DATA EXCERPT Start Marker
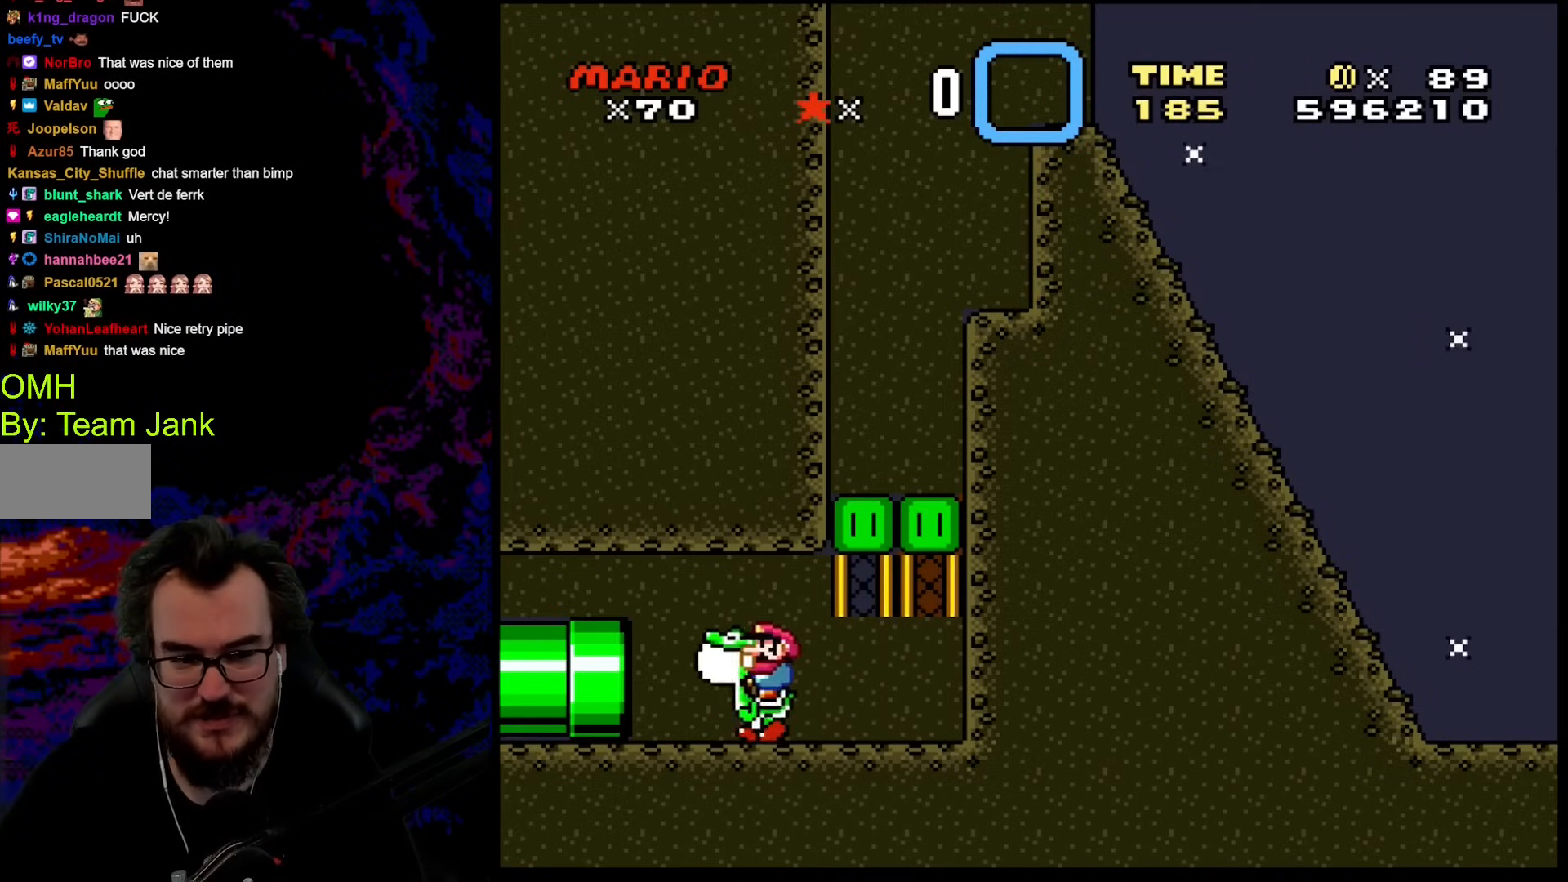
{"buttons": ["B", "Y"], "events": [[102, "DPAD_RIGHT", "down"], [222, "DPAD_RIGHT", "up"]]}
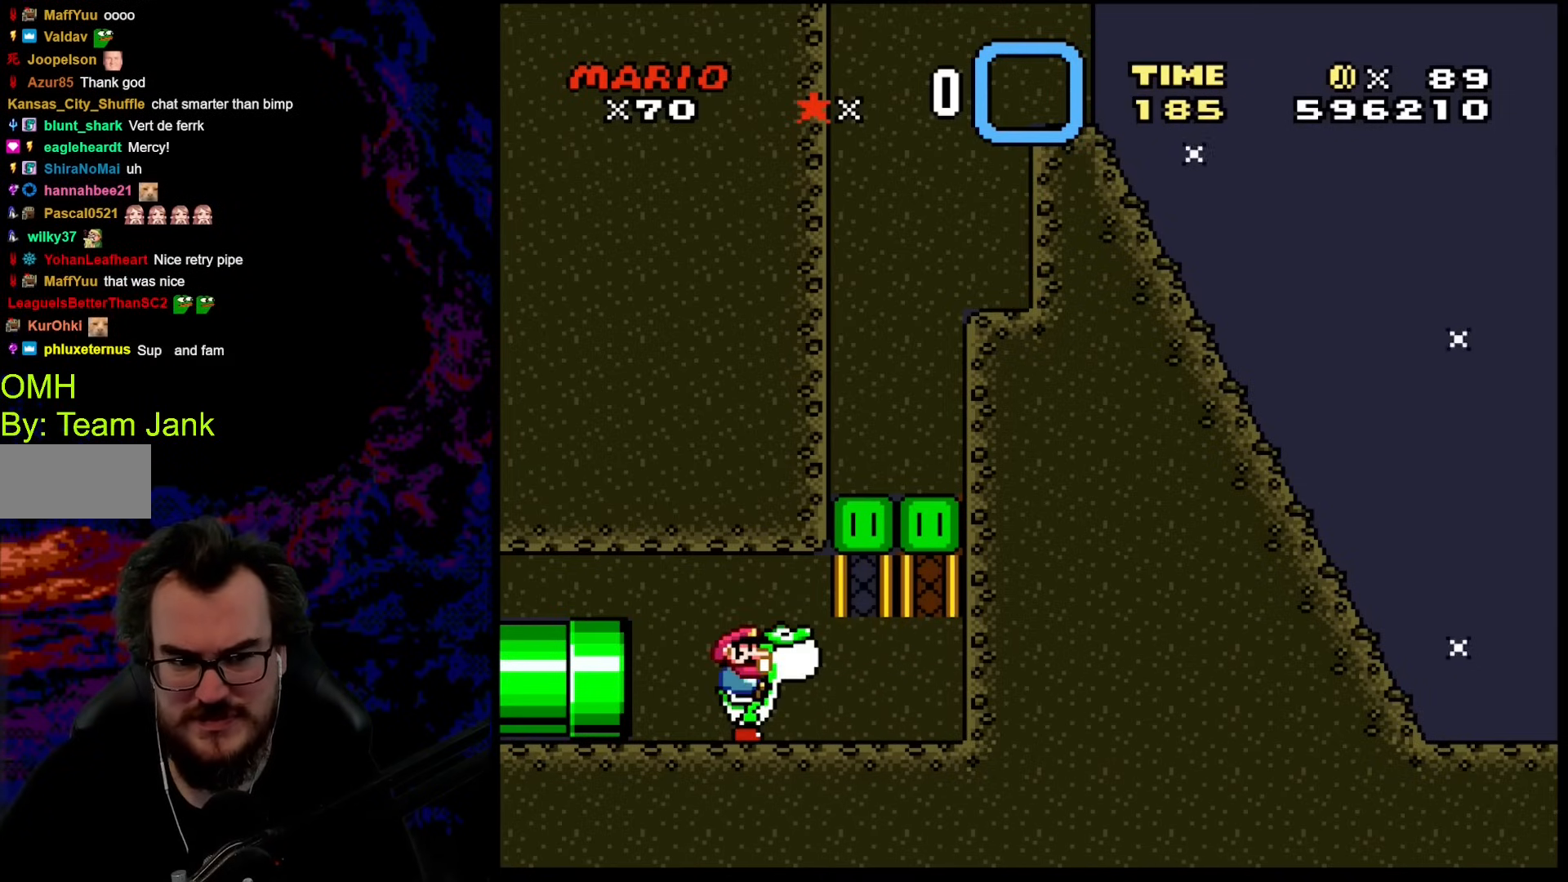
{"buttons": ["Y", "DPAD_RIGHT"], "events": [[256, "DPAD_RIGHT", "down"], [461, "B", "up"]]}
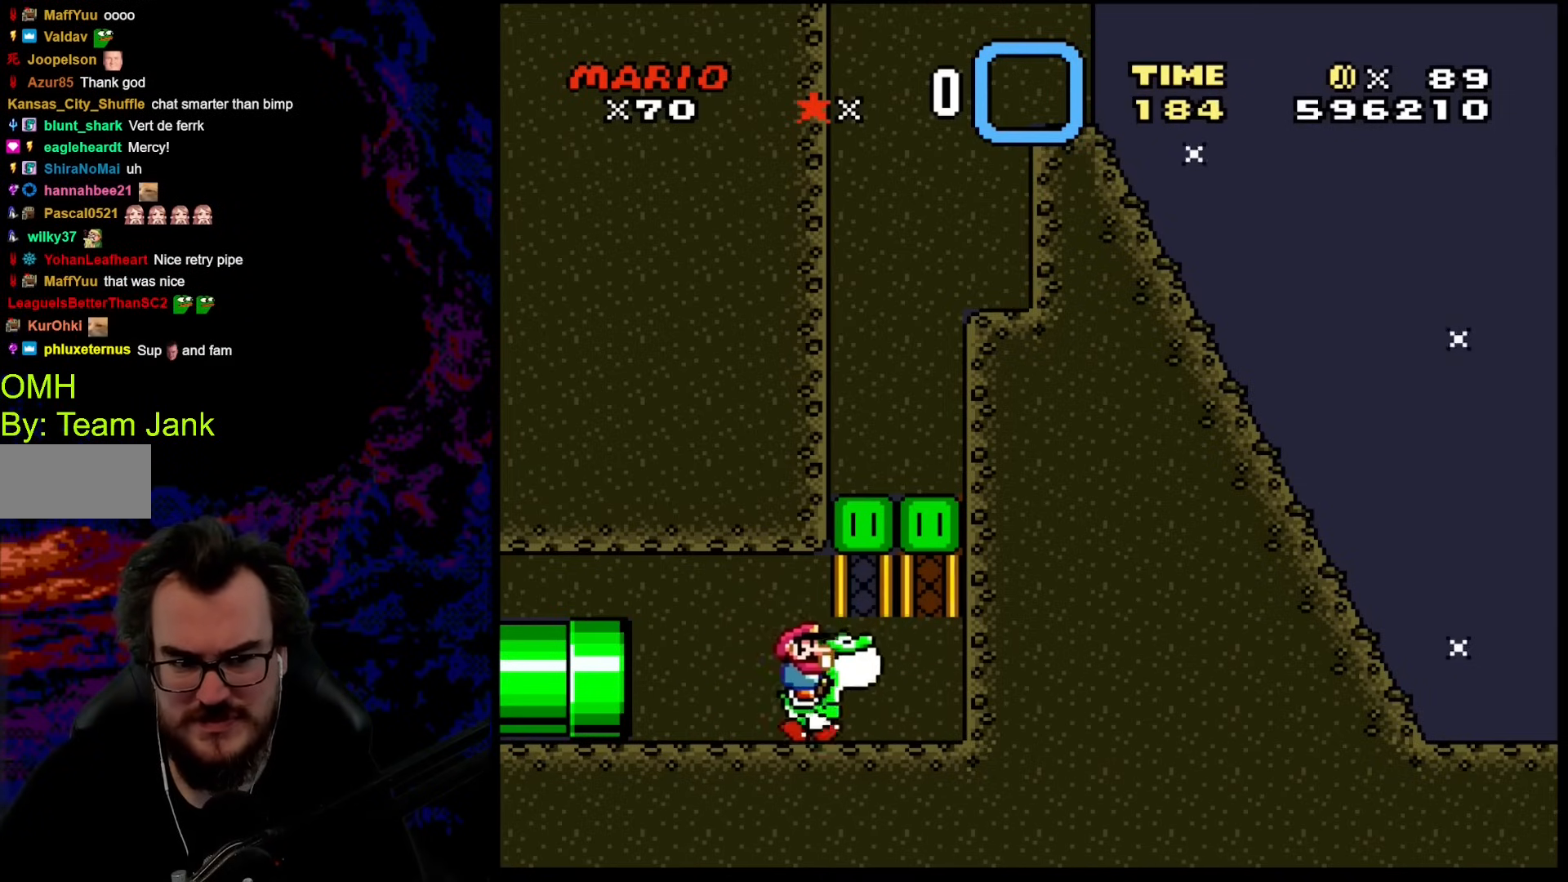
{"buttons": ["Y"], "events": [[136, "DPAD_RIGHT", "up"], [153, "DPAD_LEFT", "down"], [307, "DPAD_LEFT", "up"]]}
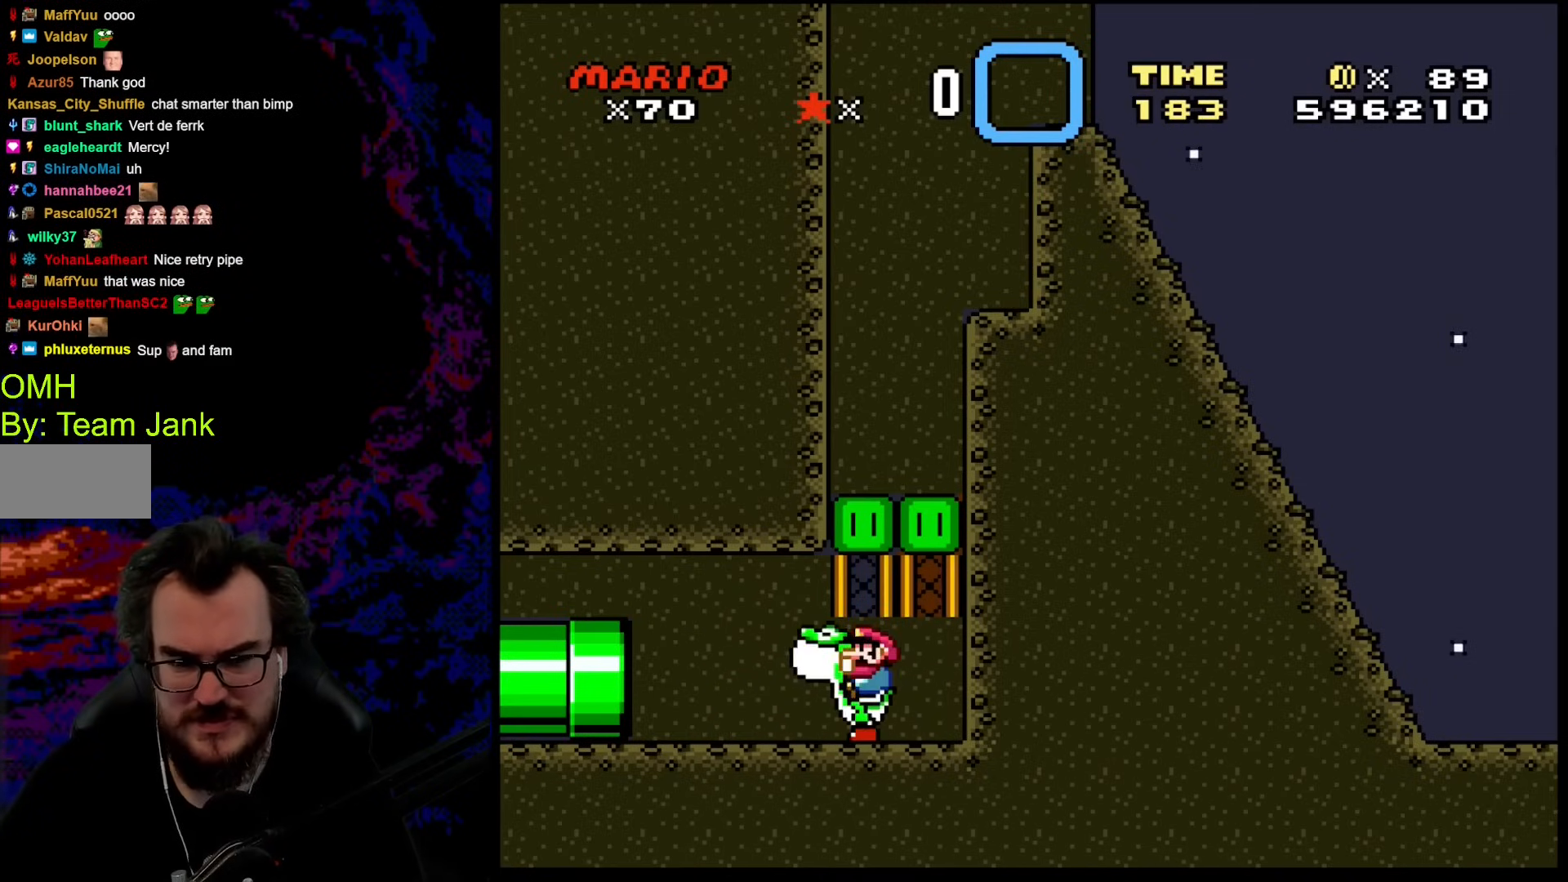
{"buttons": ["Y"], "events": [[188, "DPAD_RIGHT", "down"], [256, "DPAD_RIGHT", "up"]]}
DATA EXCERPT End Marker
• [WHAT THE TASK ASKS]: Copy the listing above word for word. Do not include the pictures.

• [REPLY TO THE TASK]:
{"buttons": ["B", "Y"], "events": [[102, "DPAD_RIGHT", "down"], [222, "DPAD_RIGHT", "up"]]}
{"buttons": ["Y", "DPAD_RIGHT"], "events": [[256, "DPAD_RIGHT", "down"], [461, "B", "up"]]}
{"buttons": ["Y"], "events": [[136, "DPAD_RIGHT", "up"], [153, "DPAD_LEFT", "down"], [307, "DPAD_LEFT", "up"]]}
{"buttons": ["Y"], "events": [[188, "DPAD_RIGHT", "down"], [256, "DPAD_RIGHT", "up"]]}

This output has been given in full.